Faculty of Computer Science, University of Koblenz-Landau, 56070 Koblenz, Germany.
Fraunhofer Institute for Software and Systems Engineering ISST, 44227 Dortmund, Germany.
Sensors (Basel). 2022 Mar 14;22(6):2245. doi: 10.3390/s22062245.
Due to the significant advancement of Natural Language Processing and Computer Vision-based models, Visual Question Answering (VQA) systems are becoming more intelligent and advanced.

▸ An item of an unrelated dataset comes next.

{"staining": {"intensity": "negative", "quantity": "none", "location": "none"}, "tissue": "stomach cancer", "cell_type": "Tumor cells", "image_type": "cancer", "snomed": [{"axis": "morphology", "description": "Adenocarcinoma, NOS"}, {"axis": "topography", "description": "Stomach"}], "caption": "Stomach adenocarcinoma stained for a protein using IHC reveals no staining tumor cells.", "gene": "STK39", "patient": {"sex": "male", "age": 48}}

However, they are still error-prone when dealing with relatively complex questions. Therefore, it is important to understand the behaviour of the VQA models before adopting their results. In this paper, we introduce an interpretability approach for VQA models by generating counterfactual images. Specifically, the generated image is supposed to have the minimal possible change to the original image and leads the VQA model to give a different answer. In addition, our approach ensures that the generated image is realistic. Since quantitative metrics cannot be employed to evaluate the interpretability of the model, we carried out a user study to assess different aspects of our approach. In addition to interpreting the result of VQA models on single images, the obtained results and the discussion provides an extensive explanation of VQA models' behaviour.

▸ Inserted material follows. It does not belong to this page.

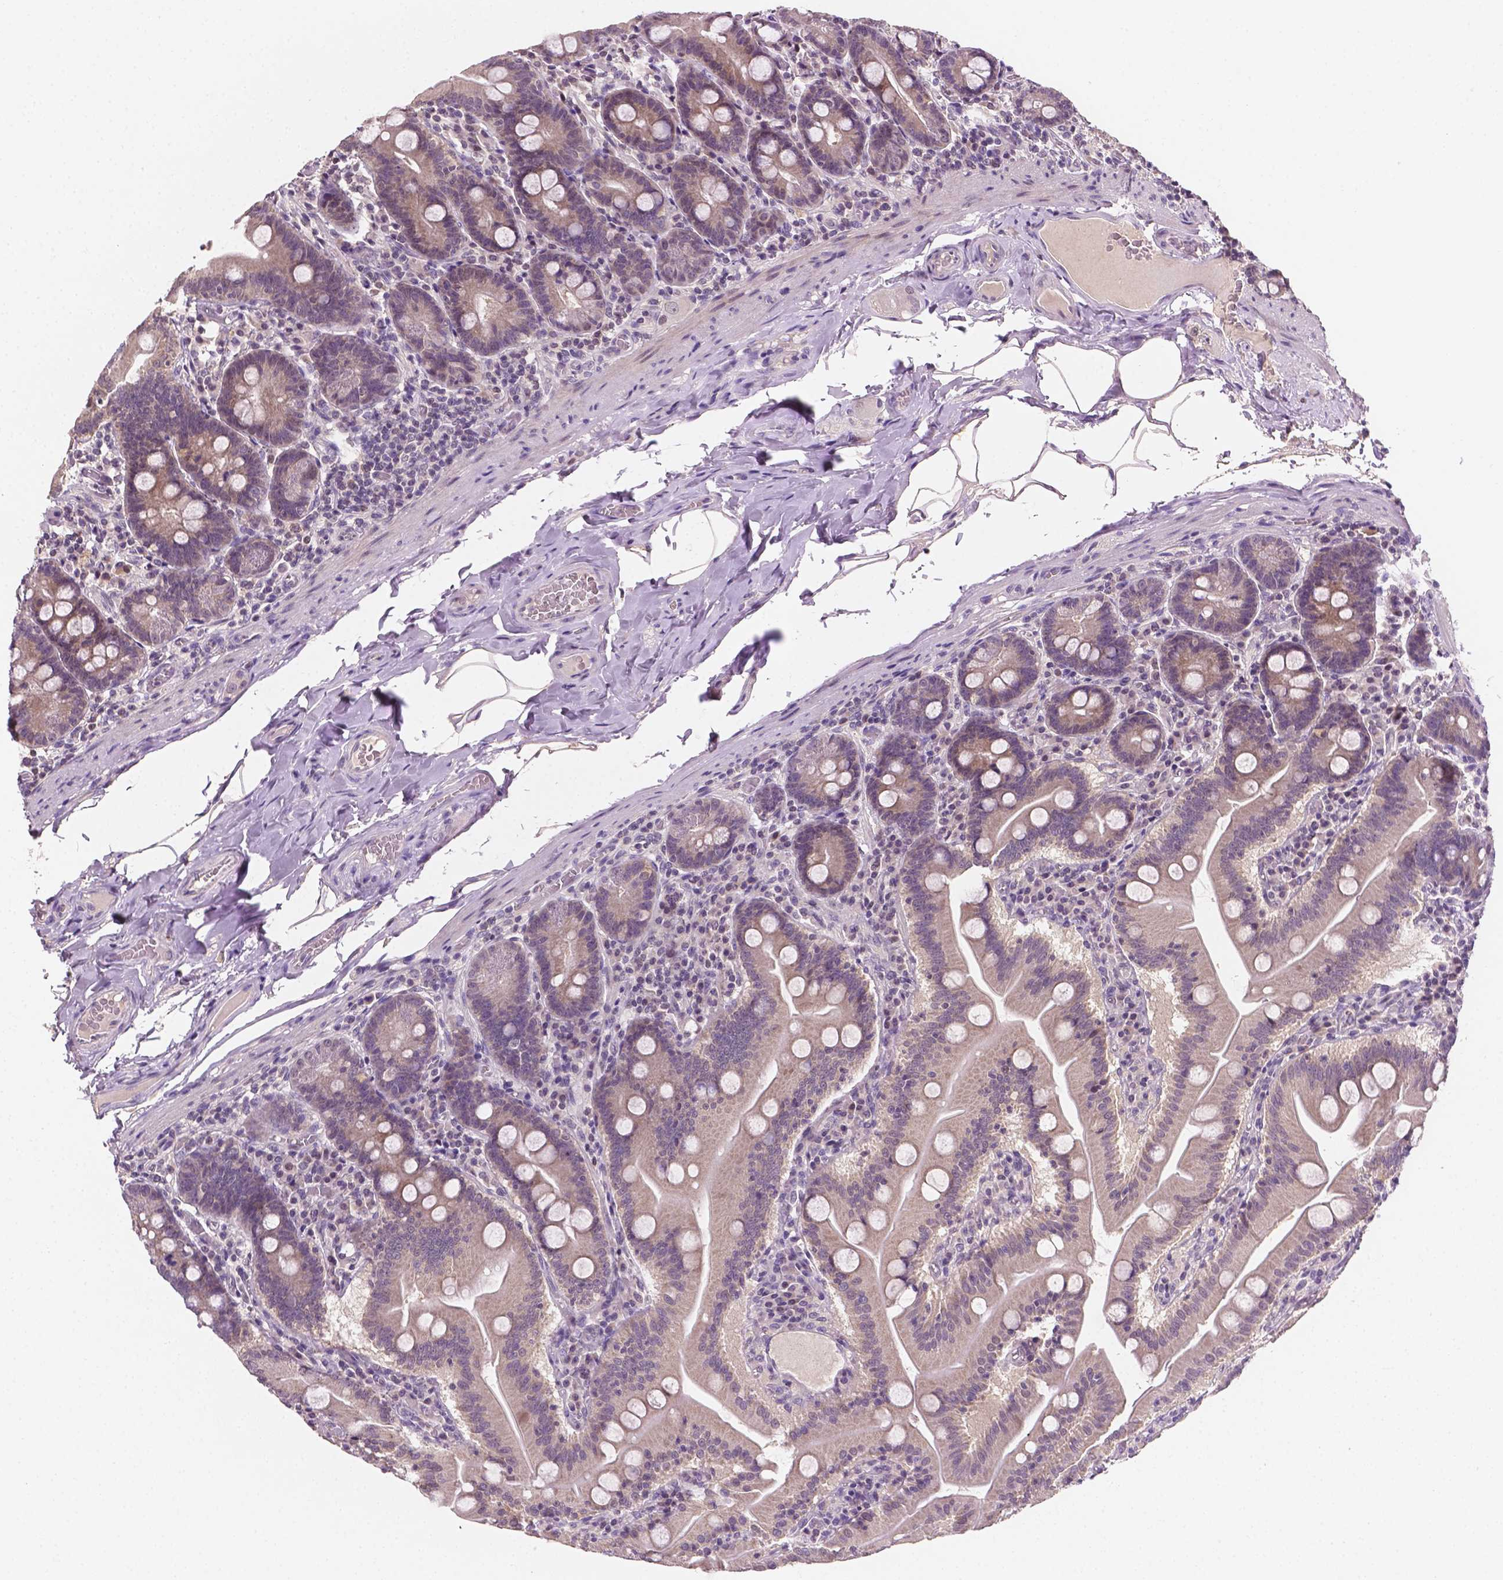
{"staining": {"intensity": "negative", "quantity": "none", "location": "none"}, "tissue": "small intestine", "cell_type": "Glandular cells", "image_type": "normal", "snomed": [{"axis": "morphology", "description": "Normal tissue, NOS"}, {"axis": "topography", "description": "Small intestine"}], "caption": "Immunohistochemistry of normal human small intestine reveals no staining in glandular cells. (IHC, brightfield microscopy, high magnification).", "gene": "MROH6", "patient": {"sex": "male", "age": 37}}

由于自然语言处理和基于计算机视觉的模型取得了重大进展,视觉问答 (VQA) 系统正变得更加智能和先进。然而,当处理相对复杂的问题时,它们仍然容易出错。因此,在采用 VQA 模型的结果之前,了解它们的行为是很重要的。在本文中,我们通过生成反事实图像为 VQA 模型引入了一种可解释性方法。具体来说,生成的图像应该对原始图像进行最小的可能更改,并引导 VQA 模型给出不同的答案。此外,我们的方法确保生成的图像是真实的。由于无法使用定量指标来评估模型的可解释性,我们进行了一项用户研究来评估我们方法的不同方面。除了对单个图像上的 VQA 模型结果进行解释外,获得的结果和讨论还对 VQA 模型的行为提供了广泛的解释。